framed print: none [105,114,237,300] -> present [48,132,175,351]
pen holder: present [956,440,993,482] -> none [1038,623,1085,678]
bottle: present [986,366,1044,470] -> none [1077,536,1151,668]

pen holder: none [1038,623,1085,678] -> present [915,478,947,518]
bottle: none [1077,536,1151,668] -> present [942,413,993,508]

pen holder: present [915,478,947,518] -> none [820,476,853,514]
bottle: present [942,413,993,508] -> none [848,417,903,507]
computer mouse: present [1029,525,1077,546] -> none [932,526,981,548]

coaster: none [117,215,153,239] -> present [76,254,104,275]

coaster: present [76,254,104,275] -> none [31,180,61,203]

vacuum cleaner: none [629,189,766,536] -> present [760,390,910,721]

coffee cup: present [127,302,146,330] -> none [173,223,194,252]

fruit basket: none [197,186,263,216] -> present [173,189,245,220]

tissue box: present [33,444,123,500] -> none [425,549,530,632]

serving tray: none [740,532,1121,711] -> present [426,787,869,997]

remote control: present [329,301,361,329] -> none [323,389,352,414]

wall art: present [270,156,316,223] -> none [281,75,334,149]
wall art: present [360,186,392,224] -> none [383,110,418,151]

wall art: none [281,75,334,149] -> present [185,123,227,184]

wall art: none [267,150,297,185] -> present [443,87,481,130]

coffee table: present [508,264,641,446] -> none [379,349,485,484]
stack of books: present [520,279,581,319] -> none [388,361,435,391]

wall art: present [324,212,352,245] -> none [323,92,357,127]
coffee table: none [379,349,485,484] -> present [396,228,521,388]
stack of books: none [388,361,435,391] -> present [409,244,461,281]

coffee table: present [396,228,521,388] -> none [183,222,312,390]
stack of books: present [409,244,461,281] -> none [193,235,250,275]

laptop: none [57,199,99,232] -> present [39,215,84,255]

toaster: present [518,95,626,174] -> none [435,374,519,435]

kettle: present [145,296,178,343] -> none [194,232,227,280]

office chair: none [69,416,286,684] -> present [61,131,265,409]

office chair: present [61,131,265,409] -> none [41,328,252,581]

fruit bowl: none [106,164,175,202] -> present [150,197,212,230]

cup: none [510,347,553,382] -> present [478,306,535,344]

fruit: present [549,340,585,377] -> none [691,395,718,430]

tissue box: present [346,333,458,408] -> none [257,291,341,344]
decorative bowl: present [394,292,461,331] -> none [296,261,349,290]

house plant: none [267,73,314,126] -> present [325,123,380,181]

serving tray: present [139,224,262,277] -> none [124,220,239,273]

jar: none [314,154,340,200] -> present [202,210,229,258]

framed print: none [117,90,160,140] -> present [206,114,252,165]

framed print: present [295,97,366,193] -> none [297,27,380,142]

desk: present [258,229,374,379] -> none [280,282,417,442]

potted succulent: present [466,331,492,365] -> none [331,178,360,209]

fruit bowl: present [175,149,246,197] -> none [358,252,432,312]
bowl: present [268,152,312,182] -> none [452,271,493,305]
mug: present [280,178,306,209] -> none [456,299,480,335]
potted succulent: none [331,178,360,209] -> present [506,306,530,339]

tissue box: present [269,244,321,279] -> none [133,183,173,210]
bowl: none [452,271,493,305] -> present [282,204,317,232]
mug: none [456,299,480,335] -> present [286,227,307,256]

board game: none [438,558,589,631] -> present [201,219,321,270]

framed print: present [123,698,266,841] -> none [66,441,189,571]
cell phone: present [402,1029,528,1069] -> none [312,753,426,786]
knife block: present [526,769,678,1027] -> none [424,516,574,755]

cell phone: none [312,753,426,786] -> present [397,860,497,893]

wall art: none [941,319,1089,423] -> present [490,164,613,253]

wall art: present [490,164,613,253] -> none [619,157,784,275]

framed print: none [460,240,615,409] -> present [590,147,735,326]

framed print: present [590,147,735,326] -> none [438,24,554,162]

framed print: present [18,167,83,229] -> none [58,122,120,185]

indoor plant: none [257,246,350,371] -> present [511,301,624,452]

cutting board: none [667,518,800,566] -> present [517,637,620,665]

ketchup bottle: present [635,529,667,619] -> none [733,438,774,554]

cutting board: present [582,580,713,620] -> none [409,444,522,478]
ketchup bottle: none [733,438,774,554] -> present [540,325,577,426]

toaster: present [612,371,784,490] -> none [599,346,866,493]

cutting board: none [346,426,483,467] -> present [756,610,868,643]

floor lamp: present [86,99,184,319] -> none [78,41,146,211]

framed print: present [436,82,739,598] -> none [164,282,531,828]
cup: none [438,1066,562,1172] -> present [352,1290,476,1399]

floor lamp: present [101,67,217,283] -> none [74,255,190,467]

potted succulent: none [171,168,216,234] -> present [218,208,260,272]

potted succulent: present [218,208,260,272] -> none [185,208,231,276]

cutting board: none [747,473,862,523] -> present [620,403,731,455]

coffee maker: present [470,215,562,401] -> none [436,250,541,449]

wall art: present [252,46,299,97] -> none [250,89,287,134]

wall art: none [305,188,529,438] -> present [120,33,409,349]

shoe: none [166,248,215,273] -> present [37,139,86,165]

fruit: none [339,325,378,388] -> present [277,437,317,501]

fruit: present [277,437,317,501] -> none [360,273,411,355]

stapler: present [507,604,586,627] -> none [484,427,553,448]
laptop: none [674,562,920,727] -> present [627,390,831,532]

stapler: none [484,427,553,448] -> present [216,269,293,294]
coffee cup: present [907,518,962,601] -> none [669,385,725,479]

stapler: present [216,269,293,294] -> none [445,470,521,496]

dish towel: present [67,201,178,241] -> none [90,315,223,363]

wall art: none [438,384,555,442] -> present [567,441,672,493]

++++++++++++++++++++

### Instructions to follow
Set down nothing but the lines from the one containing "stapler: none [484,427,553,448]" through the final line above, exactly as written.

### Solved exercise
stapler: none [484,427,553,448] -> present [216,269,293,294]
coffee cup: present [907,518,962,601] -> none [669,385,725,479]

stapler: present [216,269,293,294] -> none [445,470,521,496]

dish towel: present [67,201,178,241] -> none [90,315,223,363]

wall art: none [438,384,555,442] -> present [567,441,672,493]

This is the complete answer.